After tough teenage years and dropping out after the first year of a Psychology degree -- she liked the subject and passed the exams, but hated the stats -- she took a gap year in which she found she could make thousand-pound sales and ended up as assistant manager of a furniture warehouse. Back in University, she did a B.A. in the History of Art and Architecture in nearby Reading. Despite a strong upper-second degree and voluntary work in places like National Trust, the V&A Museum and Christies, she still couldn't get a job so we agreed to fund another year, in which she lived at home and did a M.Sc. in International Management. Going from art history to Economics and Marketing was a big jump, but, as ever, she worked like a Trojan at it an eventually found that she really loved the subject.
And by March, she had a job lined up at a head-hunter's for September. Not that it was a walkover getting the position -- it took five interviews where, as you might expect, the head-hunter people knew how to probe and test in the third degree. They concluded that she was a potential star, which of course I could have told them.
She is intelligent but would be the first to admit she is no Einstein (unlike her genius of a boyfriend). She does have some very rare talents, however. First, she learns like nobody I know. She listens profoundly, questions deeply and absorbs, integrates and uses much that goes on around her. She exhausted her lecturers this last year but got very largely distinctions as a result.

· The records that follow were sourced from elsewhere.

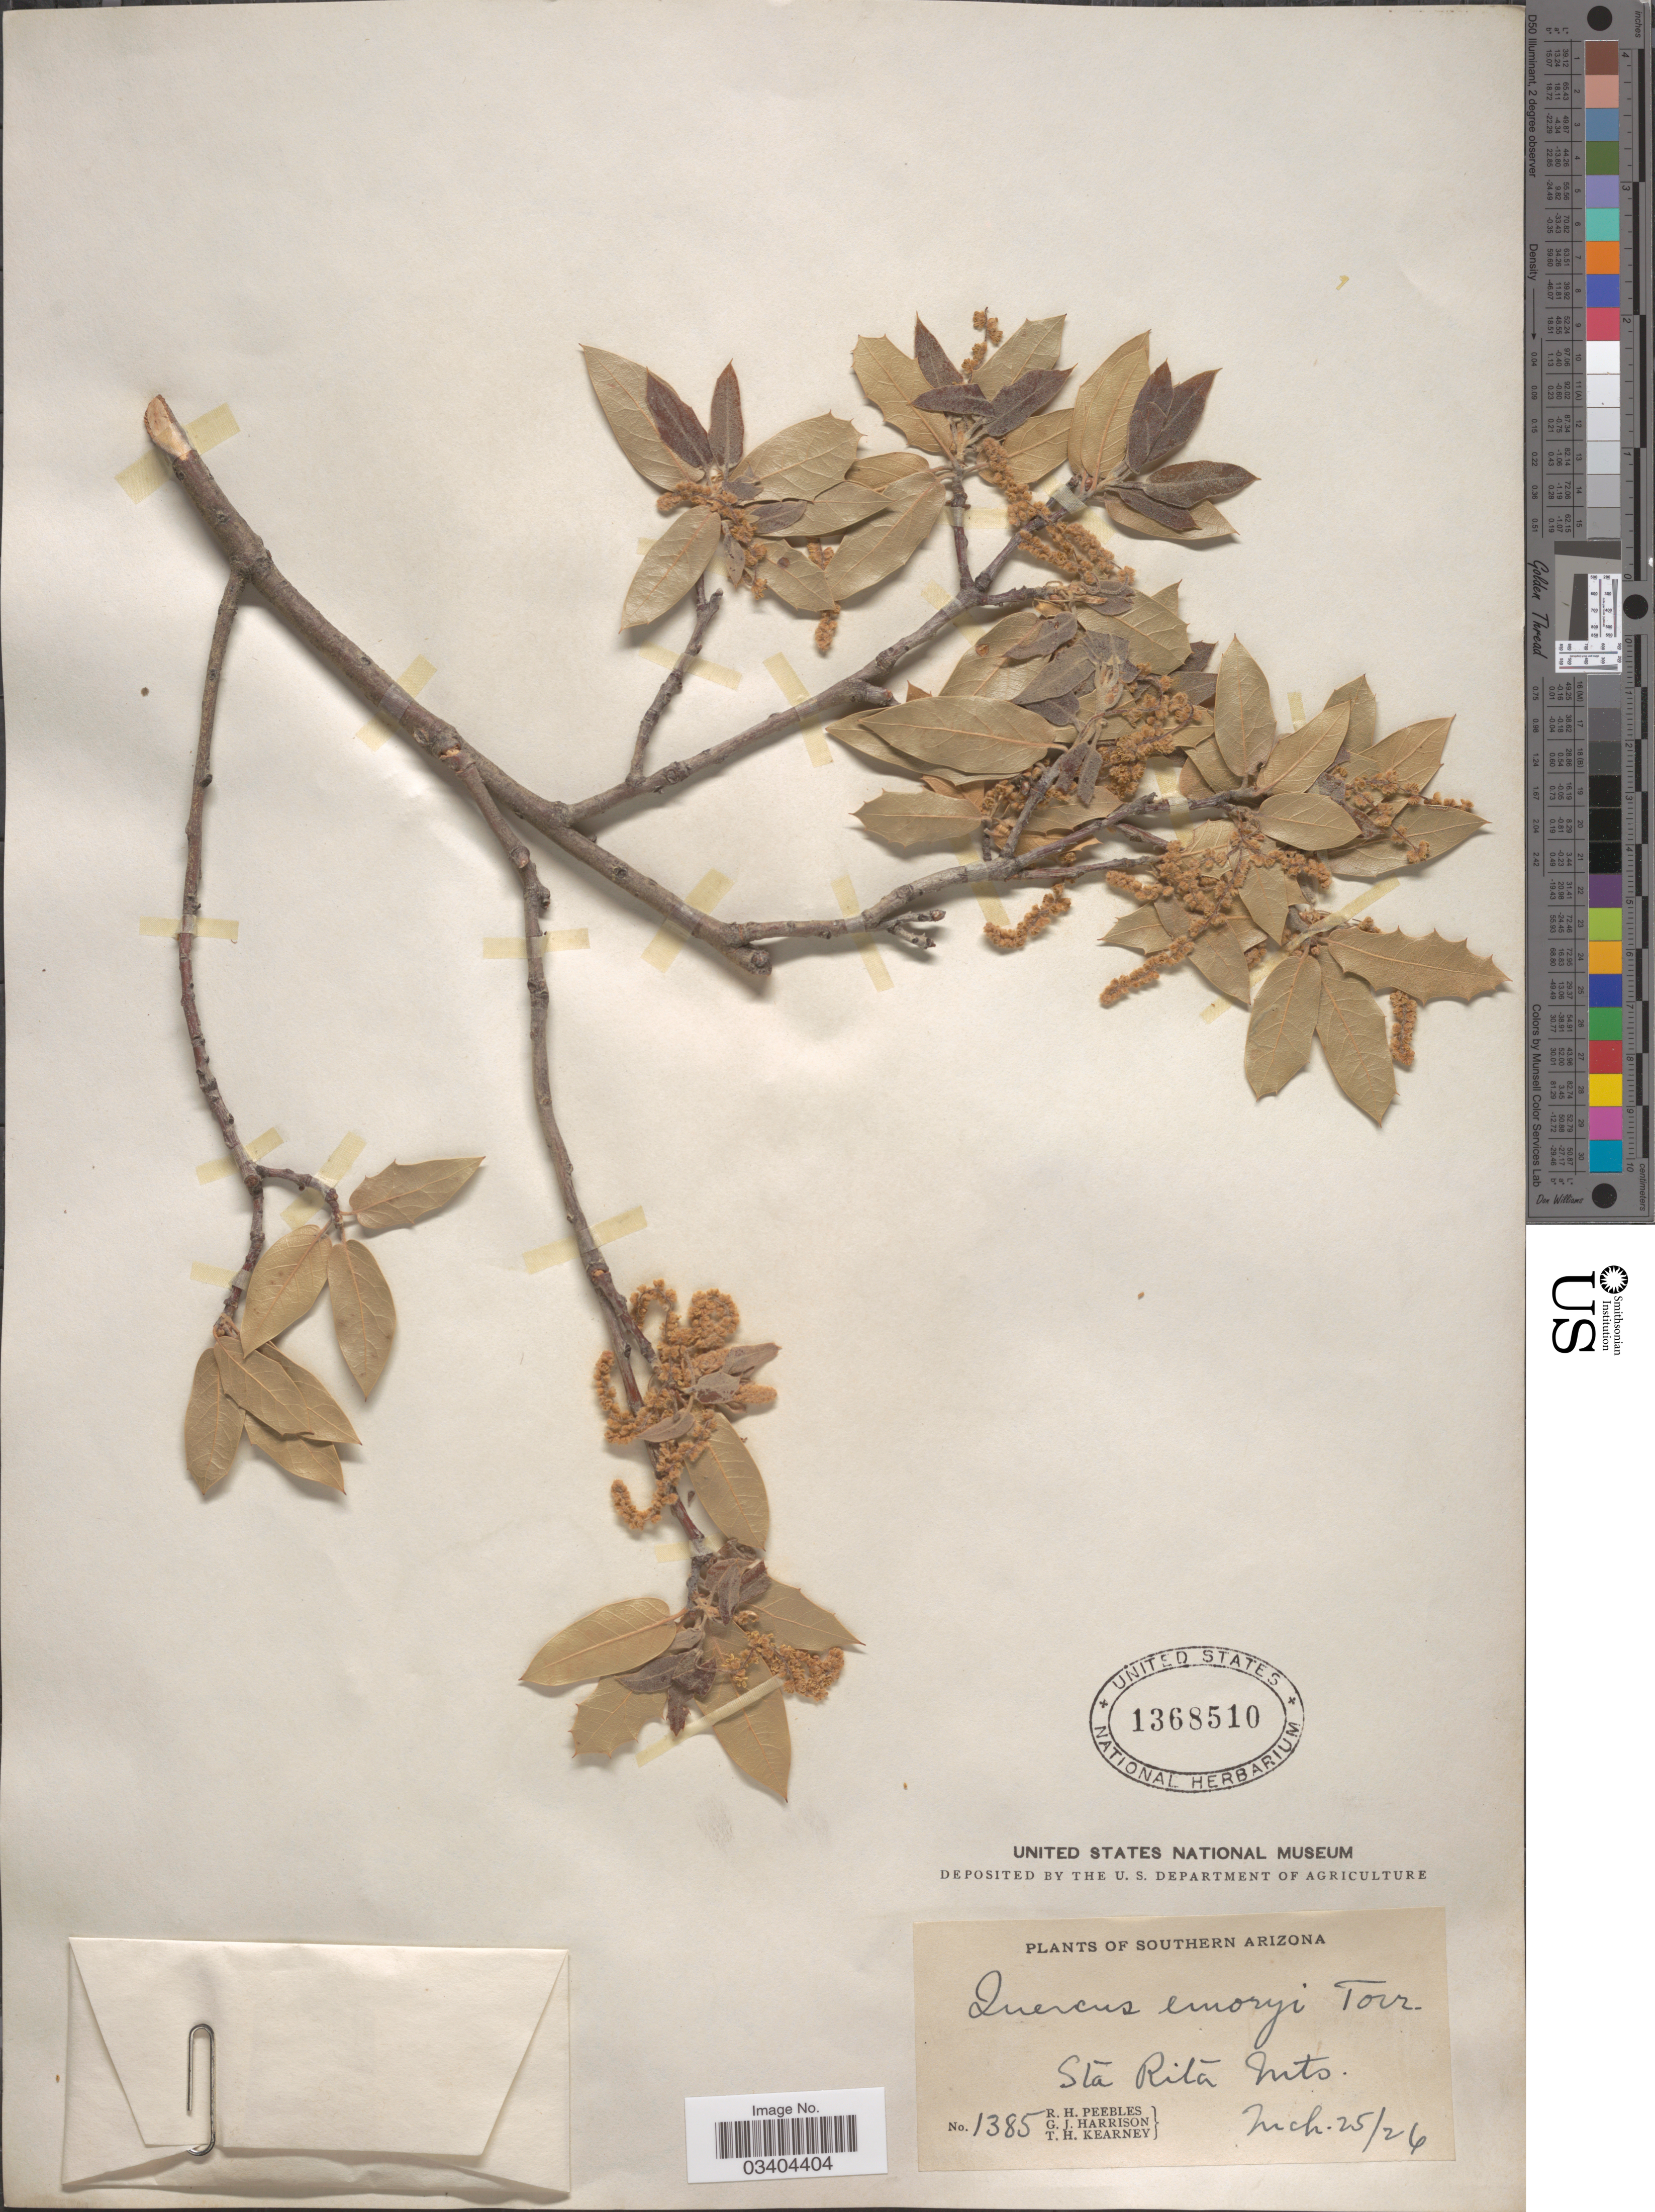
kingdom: Plantae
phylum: Tracheophyta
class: Magnoliopsida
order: Fagales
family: Fagaceae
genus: Quercus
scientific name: Quercus emoryi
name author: Torr. in Emory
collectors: R. H. Peebles, G. J. Harrison & T. H. Kearney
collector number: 1385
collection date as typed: Transcribed d/m/y: 25/3/26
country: United States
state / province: Arizona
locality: Southern Arizona. Sta Rita Mts.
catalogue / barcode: US 1368510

A second talent is that she has real insight, putting two and two together when it is not obvious and seeing all kinds of potential. An example of this was in her dissertation on culture at HP, where she noted that Lew Platt, the genial CEO in the 90s perhaps got his very human approach from when he joined HP in the 60s around the time when nice-guy engineer Bill Hewlett took the helm (as tough-guy Dave Packard became President). These ripples in history led her to some wonderful conclusions and fascinating models that included elements from Taoism to Psychoanalysis.
She has also come a long way from those frail and truculent earlier years and is now a confident and likable adult who can hold her own in any company. She's a great listener, which is perhaps the most important social skill and thoughtful and engaging in conversation -- another talent that will serve her well.
And today she starts out, suited and booted to earn a real crust of her own. Not before time, perhaps, but I am immensely proud of her achievements so far and know she will continue to soar.